Pues bien: un grupo de investigadores de la Universidad de California en San Francisco publicó su hallazgo de que una gran parte de las plaquetas son producidas –al menos en ratones– a partir de células progenitoras llamadas megacariocitos que se hallan en los pulmones. Estimaron que un 50% de todas la plaquetas del cuerpo –unos 10 millones por hora– son producidas en los pulmones.
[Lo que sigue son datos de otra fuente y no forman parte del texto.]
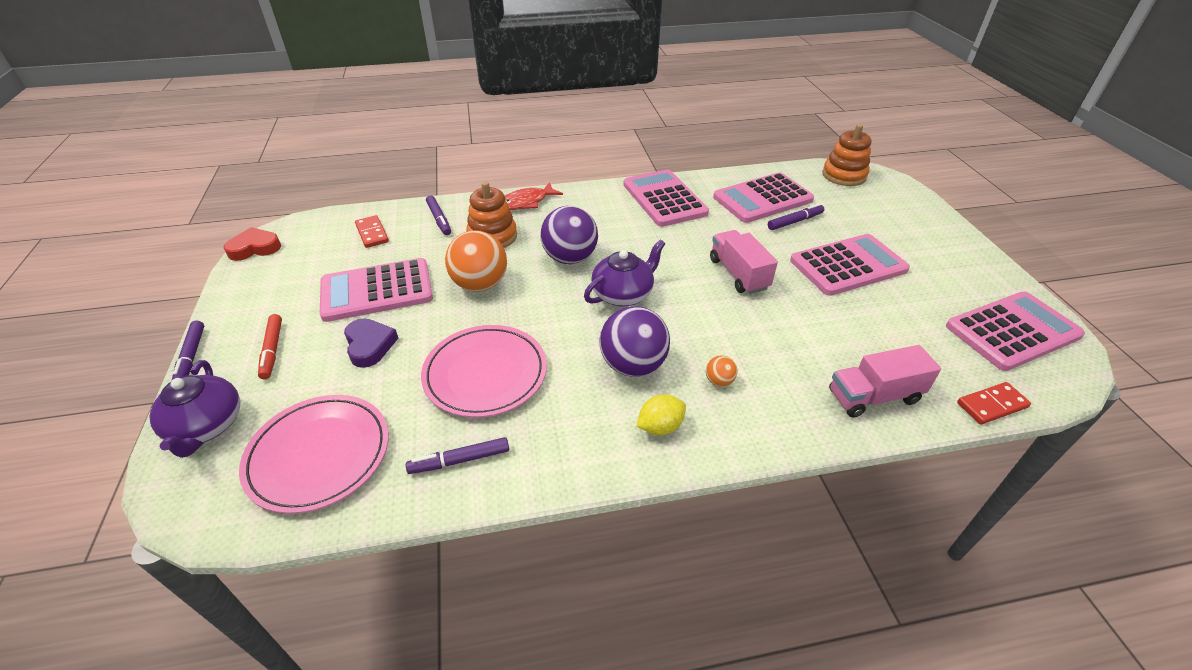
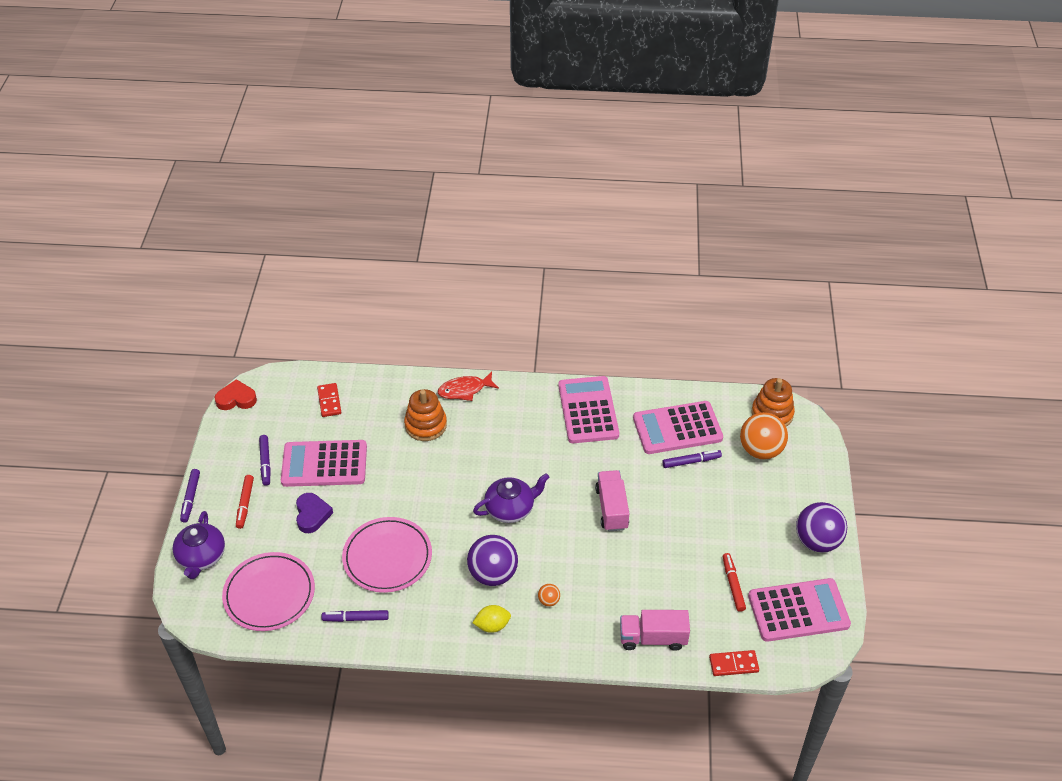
camera: 15 degrees right, 5 degrees up
purple marker [426,196,451,235] -> purple marker moved to [259,435,271,486]
orange ball [445,230,507,292] -> orange ball moved to [740,412,788,460]
purple ball [540,206,598,264] -> purple ball moved to [796,502,847,553]
pink calculator [790,234,910,296] -> none
none -> red marker [723,553,746,612]

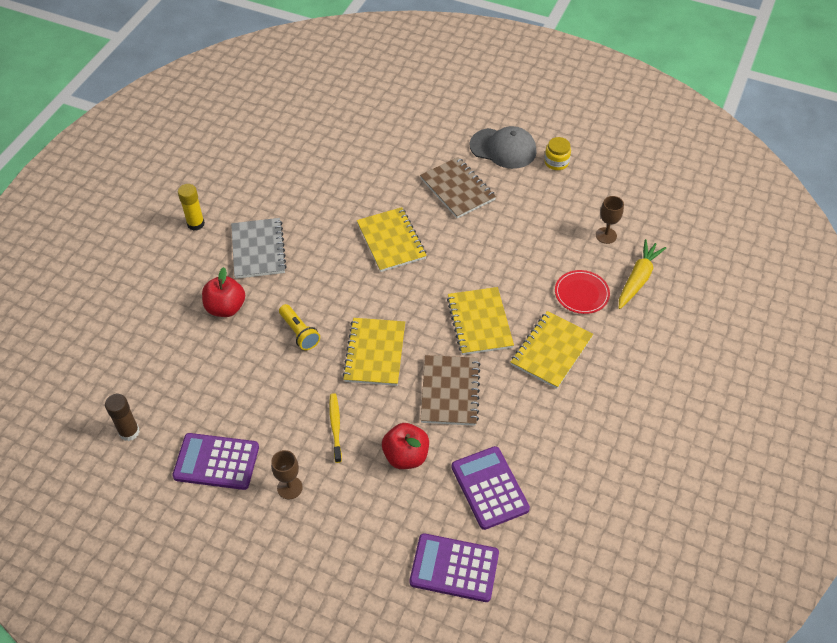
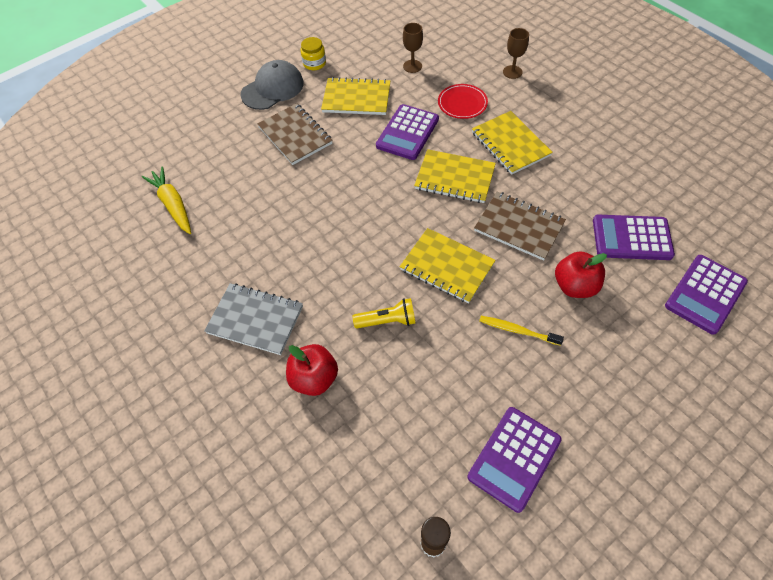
camera: 60 degrees left, 5 degrees up
yellow glue stick [178,184,205,231] -> none
brown goblet [271,450,303,499] -> brown goblet moved to [503,28,529,79]
yellow notebook [357,207,427,272] -> yellow notebook moved to [321,77,390,115]
brown notebook [420,157,496,218] -> brown notebook turned 60 degrees clockwise [257,103,333,165]
yellow carrot [619,239,666,309] -> yellow carrot moved to [142,166,191,234]
none -> purple calculator [376,104,439,160]

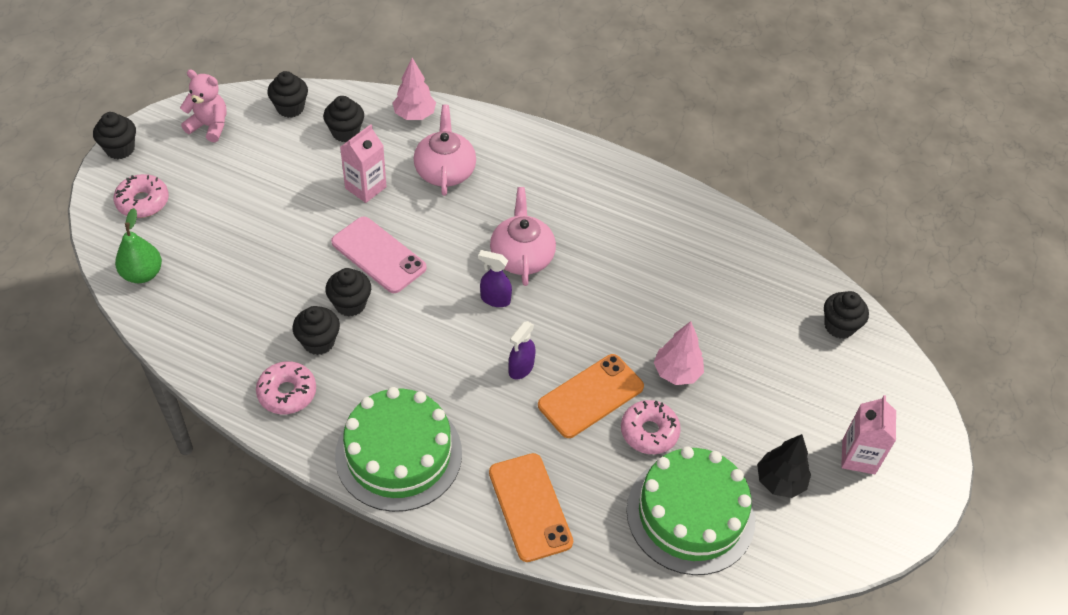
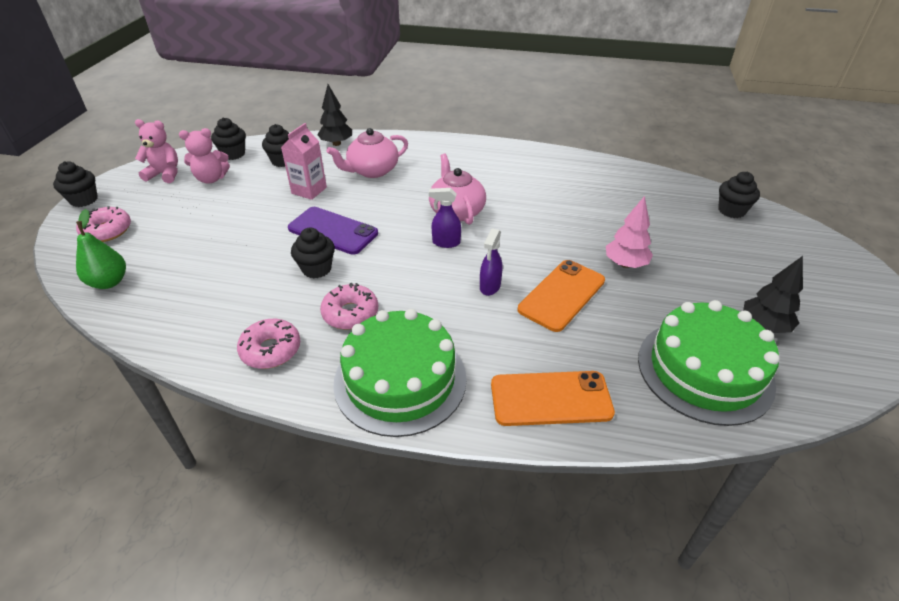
camera: 10 degrees left, 10 degrees down
black cupcake [292,306,340,355] -> none
pink phone [331,217,426,293] -> purple phone [288,207,378,255]
pink tree [393,58,436,120] -> black tree [317,84,352,146]
pink teapot [414,105,476,196] -> pink teapot turned 105 degrees counterclockwise [326,128,408,178]
orange phone [489,453,573,562] -> orange phone turned 60 degrees counterclockwise [491,371,615,426]
pink donut [621,400,681,454] -> pink donut moved to [320,283,378,329]
pink carton [841,395,896,474] -> none
none -> pink teddy bear [179,128,230,183]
Pudieron descubrirlo mediante técnicas que permiten introducir en las células de los ratones un gen que produce fluorescencia y que se activa sólo en las plaquetas y sus células precursoras; así visualizaron la formación de las nuevas plaquetas directamente en el pulmón del animal vivo.
Por su parte, otro grupo de investigadores de la Universidad de Stanford, también en California, descubrieron algo que cambia el paradigma de que el cerebelo se ocupa sólo del control de funciones sensoriales y motoras de las que no somos conscientes, como el movimiento muscular y el equilibrio. Usando también métodos de visualización con células modificadas con proteínas fluorescentes hallaron que, en ratones entrenados para oprimir una palanca para recibir agua azucarada como recompensa, se activan células del cerebelo no sólo al oprimir la palanca, sino en respuesta a la gratificación posterior: algo que se pensaba sólo ocurría en el cerebro.
Ambos hallazgos se realizaron en ratones: habrá, por supuesto, que confirmar si se presentan también en otros mamíferos, incluidos los humanos. Pero ambos abren nuevas perspectivas respecto a la complejidad del cuerpo. Y ambos utilizaron técnicas novedosas que no existían hace sólo unos pocos años. ¿Qué nuevos descubrimientos haremos conforme la tecnología nos ofrezca nuevas maneras de explorar todo eso que hoy damos por ya conocido?
No cabe duda: parte importante del gozo de la ciencia es que siempre, siempre quedan nuevas cosas por descubrir.